Göreviniz:
Alıştırma metnine göre aşağıdaki soruları birer cümleyle yanıtlayın.
(a) 1976 yılında Maarif Kolejlerinin adı ne olarak değiştirildi?
(b) Almanca Anadolu İmam Hatip Lisesi hangi ilde açıldı?
(c) Kazak nüfusun yüzde kaçı Kazakça bilmiyor?

Alıştırma metni:

········

1955-1956 öğrenim yılında Eskişehir, Bornova, Kadıköy, Konya, Samsun ve Diyarbakır da beş adet Maarif Koleji açıldı. 1957 yılında ABD ile yapılan ikili kültür anlaşması gereği yabancı uzman ve barış  gönüllüleri bu okullarda öğretmen olarak görev almaya başladılar. Bu durum 1969 yılına kadar sürdü. 1976 yılında ise okulların sayıları artırılarak isimleri Anadolu Lisesi yapıldı. Anadolu Türkçe bir kelime olmayıp Anatolia’dan gelir. Doğu anlamındaki bir yunanca kelimeden türetilmiştir. Anadolu kelimesini misyonerler çok severler. Türkiye cumhuriyeti’ni bile Anadolu Federasyonu olarak görmek isterler.

Teknik Anadolu liseleri olduğu gibi, şimdi Anadolu İmam Hatip Liseleri de var. Nasıl başladığını zamanın Milli Eğitim Bakanı, Sinanoğlu’na şöyle anlatmış: Avusturya’da yaşayan müslüman Türkler, okulda öğrencilerine din dersi verilmesini talep edince, Avusturya, Almanca olmak koşuluyla izin verir. Çünkü Avusturya anayasasında eğitim ana dilde olmak zorunda. Bunun üzerine Türk Milli Eğitim Bakanlığı olarak din öğretmeni yetiştirmek amacıyla Zonguldak’ta Almanca Anadolu İmam Hatip Lisesi açtık. Bunu diğer diller ve okullar takip etti ve sayı arttı.   

Diğer Devletler neler yaptılar
1917 yılına kadar bütün dünya Türkleri, İslam’ın kabulüyle gelen Arap harflerini kullanıyordu. 1917'den sonra Ruslar önce bazı Türki devletleri Latin alfabesine geçirdiler. Atatürk Türkiye’yi Latin alfabesine geçirince bu kez Ruslar Özbekistan ve Kazakistan diye ikiye böldükleri Türkistan Sovyet Cumhuriyetlerine değişik kril alfabeleri verdiler. Böylece Türki devletler ile aramızdaki dil birliğini bozdular. Son senelerde bazı Türki devletler yeniden latin alfabesine geçtiler.

Ruslar, 1953 yılında Kazakistan'da Rusça eğitim yaptılar. Buradan mezun olanlara iş imkanları yarattılar. Dolayısıyla diğer okullara ilgi azaldı. Ana okullarına kadar indiler. Çocuklar artık anne ve babalarıyla Kazakça konuşamıyor. Şimdi Kazak nüfusun %40’ı Kazakça bilmiyor.

Romalılar Keltlere yapmışlar, İngilizler İrlanda’lılara, Hintlilere yapmışlar. Cezayir’de Fransızlar aynısını yaptı, gazeteler artık Fransızca çıkıyor. Afrika’da bir nehrin bir tarafı Gambiya, diğer tarafı Senegal. Bir taraf İngiliz bir taraf Fransız sömürgesi. Bunlar eskiden aynı dili konuşan bir kabileymiş şimdi birbirleriyle konuşamıyorlar.  1952 den beri Türkiye’de de uygulanıyor.

········

Seçilmiş kayıtlar:

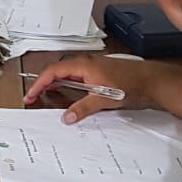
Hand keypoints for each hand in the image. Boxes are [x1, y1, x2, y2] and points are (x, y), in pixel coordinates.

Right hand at [23, 54, 151, 125]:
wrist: (150, 80)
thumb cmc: (130, 83)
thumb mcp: (104, 98)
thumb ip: (84, 108)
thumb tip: (67, 117)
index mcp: (83, 65)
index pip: (53, 71)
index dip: (39, 83)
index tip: (30, 94)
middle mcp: (86, 63)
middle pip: (57, 71)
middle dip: (43, 83)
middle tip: (34, 96)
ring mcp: (92, 68)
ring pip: (66, 73)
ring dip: (55, 83)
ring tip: (45, 95)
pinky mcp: (99, 73)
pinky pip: (76, 76)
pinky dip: (66, 84)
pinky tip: (68, 93)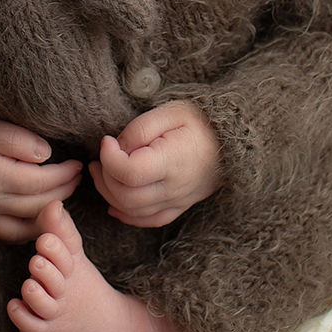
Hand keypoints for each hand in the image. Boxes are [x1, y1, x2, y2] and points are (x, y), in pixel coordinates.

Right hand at [0, 117, 81, 241]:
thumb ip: (15, 138)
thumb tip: (45, 154)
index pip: (38, 181)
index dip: (62, 175)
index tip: (77, 165)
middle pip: (36, 203)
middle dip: (63, 191)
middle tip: (78, 178)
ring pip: (25, 224)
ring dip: (50, 211)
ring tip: (65, 194)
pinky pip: (9, 235)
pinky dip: (30, 230)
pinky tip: (42, 219)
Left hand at [89, 102, 220, 228]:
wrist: (232, 140)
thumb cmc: (199, 122)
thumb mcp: (170, 111)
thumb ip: (139, 129)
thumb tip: (117, 148)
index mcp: (173, 161)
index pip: (130, 173)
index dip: (110, 158)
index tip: (108, 141)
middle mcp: (174, 187)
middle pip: (126, 196)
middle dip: (104, 178)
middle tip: (99, 158)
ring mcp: (177, 201)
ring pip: (132, 211)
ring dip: (109, 194)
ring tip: (103, 171)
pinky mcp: (178, 207)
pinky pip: (148, 220)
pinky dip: (126, 214)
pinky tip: (114, 201)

········

Tamamlanmış alıştırma:
(a) Okulların adı Anadolu Lisesi olarak değiştirildi.
(b) Almanca Anadolu İmam Hatip Lisesi Zonguldak'ta açıldı.
(c) Kazak nüfusun %40'ı Kazakça bilmiyor.